State: La Grande air quality much improved

Woodstove curtailment program has had positive effect

Some good news came out of Tuesday’s hearing on revisions to the state’s smoke management plan: in La Grande, air quality is much improved. 

Back in the 1980s, the La Grande area was singled out by the Oregon Department of Environmental Quality as a non-attainment area for particulate matter in the atmosphere, due mostly to wood burning in the winter time. In 1992, La Grande became a Special Protection Zone in the Oregon Smoke Management Plan.

A rigorous residential woodstove curtailment program went into effect, and prescribed burning in nearby forests was closely monitored. Conditions improved, and La Grande has been in attainment status for particulate matter for a number of years now.

That’s why the area may soon be removed from the list of Special Protection Zones in the state plan, which governs prescribed burning by private landowners and public agencies.

“La Grande’s air quality levels have improved and in winter time there’s an extremely small amount of prescribed burning. It makes us feel confident we can remove the SPZ,” Brian Finneran of the state Department of Environmental Quality’s Air Quality Division said following a joint DEQ-Oregon Department of Forestry hearing Tuesday at La Grande’s Cook Memorial Library.
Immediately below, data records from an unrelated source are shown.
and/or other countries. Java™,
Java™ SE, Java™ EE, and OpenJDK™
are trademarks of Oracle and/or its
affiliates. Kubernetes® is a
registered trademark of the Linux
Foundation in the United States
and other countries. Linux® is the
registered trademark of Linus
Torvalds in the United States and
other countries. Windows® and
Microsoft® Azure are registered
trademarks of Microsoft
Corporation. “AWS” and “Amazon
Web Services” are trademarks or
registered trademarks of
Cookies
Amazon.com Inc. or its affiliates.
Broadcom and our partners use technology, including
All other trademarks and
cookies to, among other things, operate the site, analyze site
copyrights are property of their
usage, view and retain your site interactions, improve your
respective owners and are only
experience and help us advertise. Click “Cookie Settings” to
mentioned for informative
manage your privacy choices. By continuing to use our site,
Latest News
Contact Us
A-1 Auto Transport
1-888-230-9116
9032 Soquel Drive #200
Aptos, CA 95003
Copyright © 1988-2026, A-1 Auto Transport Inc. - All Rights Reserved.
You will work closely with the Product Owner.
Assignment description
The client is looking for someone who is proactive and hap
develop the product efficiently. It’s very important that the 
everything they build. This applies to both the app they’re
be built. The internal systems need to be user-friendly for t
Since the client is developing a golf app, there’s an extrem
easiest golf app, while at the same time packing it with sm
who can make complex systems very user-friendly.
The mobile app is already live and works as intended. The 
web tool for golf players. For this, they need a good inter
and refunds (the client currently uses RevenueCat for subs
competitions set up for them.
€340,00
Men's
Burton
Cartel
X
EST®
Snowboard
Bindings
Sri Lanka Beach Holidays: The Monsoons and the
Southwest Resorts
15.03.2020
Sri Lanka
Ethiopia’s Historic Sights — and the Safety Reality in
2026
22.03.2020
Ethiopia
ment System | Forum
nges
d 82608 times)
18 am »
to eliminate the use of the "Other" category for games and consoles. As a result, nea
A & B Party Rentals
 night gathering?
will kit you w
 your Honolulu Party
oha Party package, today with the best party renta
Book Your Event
Finneran said air quality is monitored daily on a green-yellow-red scale, and that will continue in the La Grande area as always. Routinely, when particulate levels reach the red zone, prescribed burning in the area is prohibited, and woodstove curtailment goes into effect except for those residents who rely solely on wood for heat.

The Oregon Department of Forestry manages about 150,000 acres of prescribed forestry burning across the state each year, much of it near populated areas. The forestry department is required by state law to have a smoke management plan for prescribed burning, and promulgate rules to carry out the plan.

The state’s smoke management plan is reviewed about every five years, with the forestry department and DEQ having joint authority to approve changes. Tuesday at Cook Memorial Library, the agencies held the first of five public hearings prior to adoption of amendments proposed in a review done between 2012 and 2013.